## WHAT THE TASK REQUIRES
Look for "details" in each line of the records, and copy the lines that have it.

BEGIN MATERIAL PROVIDED

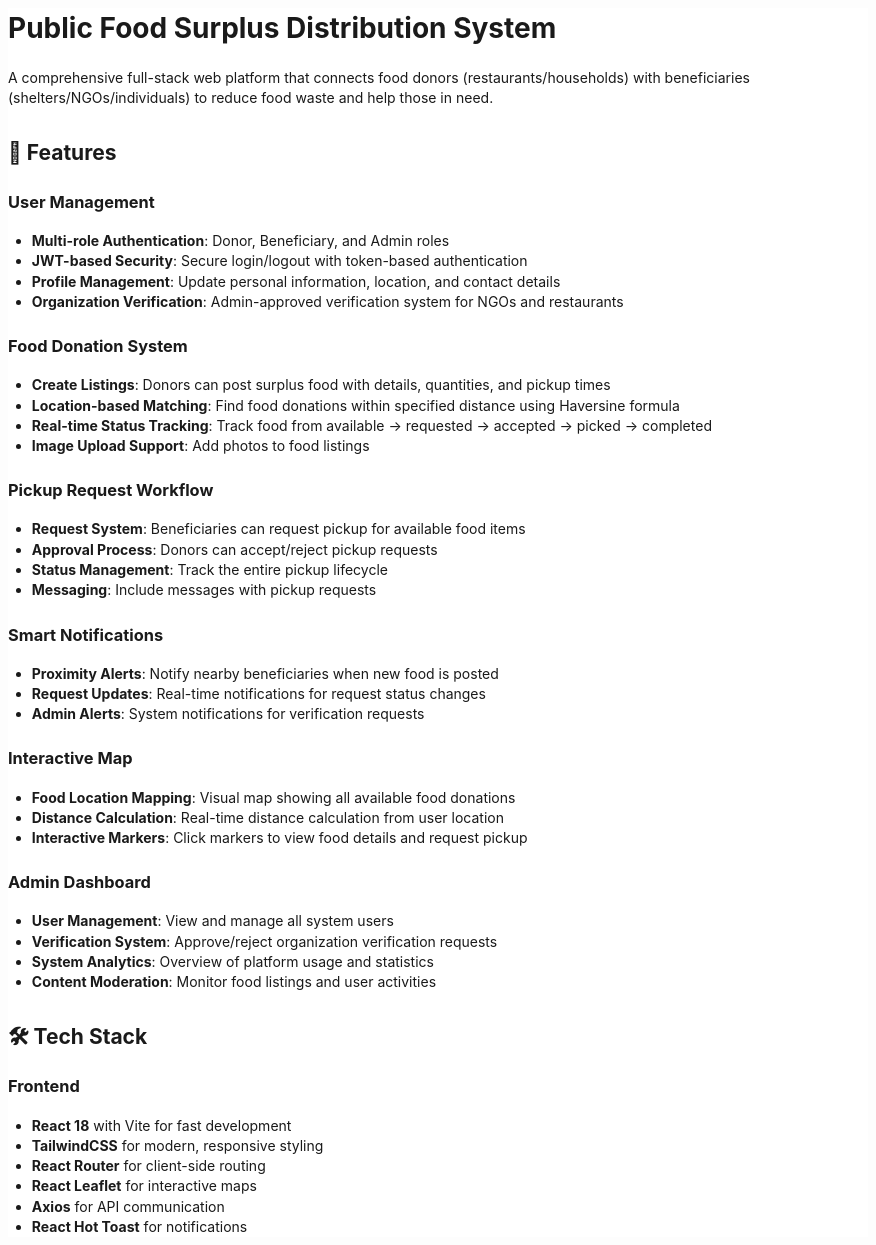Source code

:# Public Food Surplus Distribution System

A comprehensive full-stack web platform that connects food donors (restaurants/households) with beneficiaries (shelters/NGOs/individuals) to reduce food waste and help those in need.

## 🎯 Features

### User Management
- **Multi-role Authentication**: Donor, Beneficiary, and Admin roles
- **JWT-based Security**: Secure login/logout with token-based authentication
- **Profile Management**: Update personal information, location, and contact details
- **Organization Verification**: Admin-approved verification system for NGOs and restaurants

### Food Donation System
- **Create Listings**: Donors can post surplus food with details, quantities, and pickup times
- **Location-based Matching**: Find food donations within specified distance using Haversine formula
- **Real-time Status Tracking**: Track food from available → requested → accepted → picked → completed
- **Image Upload Support**: Add photos to food listings

### Pickup Request Workflow
- **Request System**: Beneficiaries can request pickup for available food items
- **Approval Process**: Donors can accept/reject pickup requests
- **Status Management**: Track the entire pickup lifecycle
- **Messaging**: Include messages with pickup requests

### Smart Notifications
- **Proximity Alerts**: Notify nearby beneficiaries when new food is posted
- **Request Updates**: Real-time notifications for request status changes
- **Admin Alerts**: System notifications for verification requests

### Interactive Map
- **Food Location Mapping**: Visual map showing all available food donations
- **Distance Calculation**: Real-time distance calculation from user location
- **Interactive Markers**: Click markers to view food details and request pickup

### Admin Dashboard
- **User Management**: View and manage all system users
- **Verification System**: Approve/reject organization verification requests
- **System Analytics**: Overview of platform usage and statistics
- **Content Moderation**: Monitor food listings and user activities

## 🛠️ Tech Stack

### Frontend
- **React 18** with Vite for fast development
- **TailwindCSS** for modern, responsive styling
- **React Router** for client-side routing
- **React Leaflet** for interactive maps
- **Axios** for API communication
- **React Hot Toast** for notifications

END MATERIAL PROVIDED

## TASK RESULT
- **Profile Management**: Update personal information, location, and contact details
- **Create Listings**: Donors can post surplus food with details, quantities, and pickup times
- **Interactive Markers**: Click markers to view food details and request pickup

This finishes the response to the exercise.